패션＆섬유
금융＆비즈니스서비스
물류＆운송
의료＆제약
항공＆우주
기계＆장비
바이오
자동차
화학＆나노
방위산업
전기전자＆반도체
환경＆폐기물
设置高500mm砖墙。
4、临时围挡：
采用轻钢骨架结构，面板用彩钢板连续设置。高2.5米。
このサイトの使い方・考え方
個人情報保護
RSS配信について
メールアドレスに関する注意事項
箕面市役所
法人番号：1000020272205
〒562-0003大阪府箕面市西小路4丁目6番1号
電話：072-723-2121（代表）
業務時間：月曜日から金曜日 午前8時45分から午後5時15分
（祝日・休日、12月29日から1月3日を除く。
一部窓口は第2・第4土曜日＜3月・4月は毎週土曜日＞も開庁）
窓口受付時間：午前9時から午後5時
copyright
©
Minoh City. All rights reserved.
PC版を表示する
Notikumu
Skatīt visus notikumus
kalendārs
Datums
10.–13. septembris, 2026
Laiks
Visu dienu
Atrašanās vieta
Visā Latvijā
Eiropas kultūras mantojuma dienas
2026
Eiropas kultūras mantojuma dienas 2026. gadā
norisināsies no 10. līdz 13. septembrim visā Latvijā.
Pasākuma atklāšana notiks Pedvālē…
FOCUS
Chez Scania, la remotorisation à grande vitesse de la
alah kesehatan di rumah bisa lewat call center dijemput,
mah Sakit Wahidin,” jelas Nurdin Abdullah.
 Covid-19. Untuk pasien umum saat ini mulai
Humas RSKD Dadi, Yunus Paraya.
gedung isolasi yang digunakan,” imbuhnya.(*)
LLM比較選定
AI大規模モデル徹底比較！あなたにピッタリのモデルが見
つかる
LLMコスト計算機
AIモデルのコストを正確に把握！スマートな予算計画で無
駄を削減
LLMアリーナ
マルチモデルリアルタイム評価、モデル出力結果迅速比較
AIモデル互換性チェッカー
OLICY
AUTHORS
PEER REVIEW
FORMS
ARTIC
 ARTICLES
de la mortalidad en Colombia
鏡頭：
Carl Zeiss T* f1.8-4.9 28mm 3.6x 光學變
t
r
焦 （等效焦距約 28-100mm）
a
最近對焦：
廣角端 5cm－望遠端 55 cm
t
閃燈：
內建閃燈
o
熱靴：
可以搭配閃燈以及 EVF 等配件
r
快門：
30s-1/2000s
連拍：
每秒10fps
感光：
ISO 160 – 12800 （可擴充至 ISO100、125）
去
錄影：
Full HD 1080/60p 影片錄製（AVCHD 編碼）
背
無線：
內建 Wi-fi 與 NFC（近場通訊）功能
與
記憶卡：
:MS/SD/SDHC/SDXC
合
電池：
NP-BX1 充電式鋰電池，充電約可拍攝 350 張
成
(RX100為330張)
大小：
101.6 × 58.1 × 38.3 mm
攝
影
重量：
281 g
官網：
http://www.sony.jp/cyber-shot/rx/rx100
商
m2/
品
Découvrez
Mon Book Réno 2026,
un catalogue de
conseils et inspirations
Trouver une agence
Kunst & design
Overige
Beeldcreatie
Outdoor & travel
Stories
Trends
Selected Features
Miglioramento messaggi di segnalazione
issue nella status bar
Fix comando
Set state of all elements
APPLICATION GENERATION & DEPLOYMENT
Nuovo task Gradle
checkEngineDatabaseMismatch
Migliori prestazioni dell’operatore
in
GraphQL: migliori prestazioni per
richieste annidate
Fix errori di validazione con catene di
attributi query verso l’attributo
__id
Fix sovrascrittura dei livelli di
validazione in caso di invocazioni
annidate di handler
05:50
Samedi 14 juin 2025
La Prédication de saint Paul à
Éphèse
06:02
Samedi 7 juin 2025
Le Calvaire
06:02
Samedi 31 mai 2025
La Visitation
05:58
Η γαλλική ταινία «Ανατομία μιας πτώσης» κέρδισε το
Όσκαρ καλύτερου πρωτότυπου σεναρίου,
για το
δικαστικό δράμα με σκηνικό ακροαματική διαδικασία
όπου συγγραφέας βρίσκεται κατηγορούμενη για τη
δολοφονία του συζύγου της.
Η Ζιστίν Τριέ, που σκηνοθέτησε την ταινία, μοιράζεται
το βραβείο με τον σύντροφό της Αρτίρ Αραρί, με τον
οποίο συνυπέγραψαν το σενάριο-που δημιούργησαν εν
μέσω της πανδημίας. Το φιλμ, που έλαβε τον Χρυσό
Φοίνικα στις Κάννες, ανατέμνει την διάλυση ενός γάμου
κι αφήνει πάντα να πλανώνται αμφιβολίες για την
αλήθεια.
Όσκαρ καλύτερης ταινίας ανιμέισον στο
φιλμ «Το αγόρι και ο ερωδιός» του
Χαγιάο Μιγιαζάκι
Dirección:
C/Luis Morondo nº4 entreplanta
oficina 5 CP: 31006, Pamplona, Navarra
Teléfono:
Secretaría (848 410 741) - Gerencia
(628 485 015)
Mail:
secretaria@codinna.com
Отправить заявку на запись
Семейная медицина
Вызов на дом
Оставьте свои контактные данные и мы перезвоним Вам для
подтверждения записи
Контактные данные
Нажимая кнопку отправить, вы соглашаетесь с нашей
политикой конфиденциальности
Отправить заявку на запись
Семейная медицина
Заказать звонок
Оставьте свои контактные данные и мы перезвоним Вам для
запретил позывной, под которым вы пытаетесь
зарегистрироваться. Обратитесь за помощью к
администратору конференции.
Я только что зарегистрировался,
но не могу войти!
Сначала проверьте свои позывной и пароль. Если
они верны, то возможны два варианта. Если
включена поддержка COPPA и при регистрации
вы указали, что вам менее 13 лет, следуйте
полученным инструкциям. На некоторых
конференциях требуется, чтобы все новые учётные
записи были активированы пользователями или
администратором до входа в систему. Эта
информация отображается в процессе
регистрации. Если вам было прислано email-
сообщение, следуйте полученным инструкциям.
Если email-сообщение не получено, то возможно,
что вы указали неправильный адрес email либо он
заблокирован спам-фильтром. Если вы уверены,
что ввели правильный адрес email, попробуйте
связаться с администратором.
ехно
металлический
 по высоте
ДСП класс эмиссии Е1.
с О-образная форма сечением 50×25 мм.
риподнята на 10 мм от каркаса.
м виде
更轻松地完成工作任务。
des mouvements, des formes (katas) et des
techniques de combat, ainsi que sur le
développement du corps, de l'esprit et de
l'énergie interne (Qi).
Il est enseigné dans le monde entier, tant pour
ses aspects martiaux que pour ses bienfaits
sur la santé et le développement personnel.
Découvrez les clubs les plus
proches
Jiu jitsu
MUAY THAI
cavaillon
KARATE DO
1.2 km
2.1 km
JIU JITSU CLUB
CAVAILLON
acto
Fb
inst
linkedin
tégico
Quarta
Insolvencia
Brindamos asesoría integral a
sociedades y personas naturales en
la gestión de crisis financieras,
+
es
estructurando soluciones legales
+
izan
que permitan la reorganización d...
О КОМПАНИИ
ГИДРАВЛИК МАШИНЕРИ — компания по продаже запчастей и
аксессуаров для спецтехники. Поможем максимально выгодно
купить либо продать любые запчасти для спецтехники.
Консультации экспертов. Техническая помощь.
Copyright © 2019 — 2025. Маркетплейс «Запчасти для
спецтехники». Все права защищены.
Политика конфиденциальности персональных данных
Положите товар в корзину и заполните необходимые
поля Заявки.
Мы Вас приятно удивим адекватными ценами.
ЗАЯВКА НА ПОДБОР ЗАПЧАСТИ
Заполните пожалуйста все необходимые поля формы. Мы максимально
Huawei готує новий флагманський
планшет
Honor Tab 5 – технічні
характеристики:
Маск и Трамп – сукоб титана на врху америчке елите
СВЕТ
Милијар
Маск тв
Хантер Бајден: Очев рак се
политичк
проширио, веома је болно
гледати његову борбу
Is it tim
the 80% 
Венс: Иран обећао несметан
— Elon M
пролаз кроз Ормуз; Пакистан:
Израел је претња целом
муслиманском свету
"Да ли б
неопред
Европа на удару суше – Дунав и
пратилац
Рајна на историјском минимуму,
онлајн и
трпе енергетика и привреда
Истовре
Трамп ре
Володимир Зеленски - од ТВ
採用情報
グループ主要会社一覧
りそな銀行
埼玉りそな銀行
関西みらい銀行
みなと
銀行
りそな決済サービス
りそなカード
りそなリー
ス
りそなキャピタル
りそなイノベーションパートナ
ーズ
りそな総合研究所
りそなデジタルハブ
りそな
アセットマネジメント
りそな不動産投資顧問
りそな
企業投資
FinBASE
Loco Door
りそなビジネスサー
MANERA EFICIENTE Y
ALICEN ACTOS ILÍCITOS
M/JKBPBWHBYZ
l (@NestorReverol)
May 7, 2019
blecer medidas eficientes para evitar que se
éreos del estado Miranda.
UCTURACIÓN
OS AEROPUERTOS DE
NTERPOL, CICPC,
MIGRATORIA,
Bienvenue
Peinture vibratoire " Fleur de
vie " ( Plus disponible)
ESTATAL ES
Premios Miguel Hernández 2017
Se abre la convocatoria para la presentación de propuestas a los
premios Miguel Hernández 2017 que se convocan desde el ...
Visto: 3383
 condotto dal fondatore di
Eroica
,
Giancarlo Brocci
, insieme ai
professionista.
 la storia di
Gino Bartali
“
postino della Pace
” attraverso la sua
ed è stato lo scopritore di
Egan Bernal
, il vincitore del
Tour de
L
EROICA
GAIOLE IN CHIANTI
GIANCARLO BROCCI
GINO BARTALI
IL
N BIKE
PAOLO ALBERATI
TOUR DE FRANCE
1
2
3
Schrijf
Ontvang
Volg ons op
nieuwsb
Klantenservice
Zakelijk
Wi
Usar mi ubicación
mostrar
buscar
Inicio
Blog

# What to produce
Wherever a line of the records above contains the string "φιλμ", copy that line out.

# Response to this exercise
μέσω της πανδημίας. Το φιλμ, που έλαβε τον Χρυσό
φιλμ «Το αγόρι και ο ερωδιός» του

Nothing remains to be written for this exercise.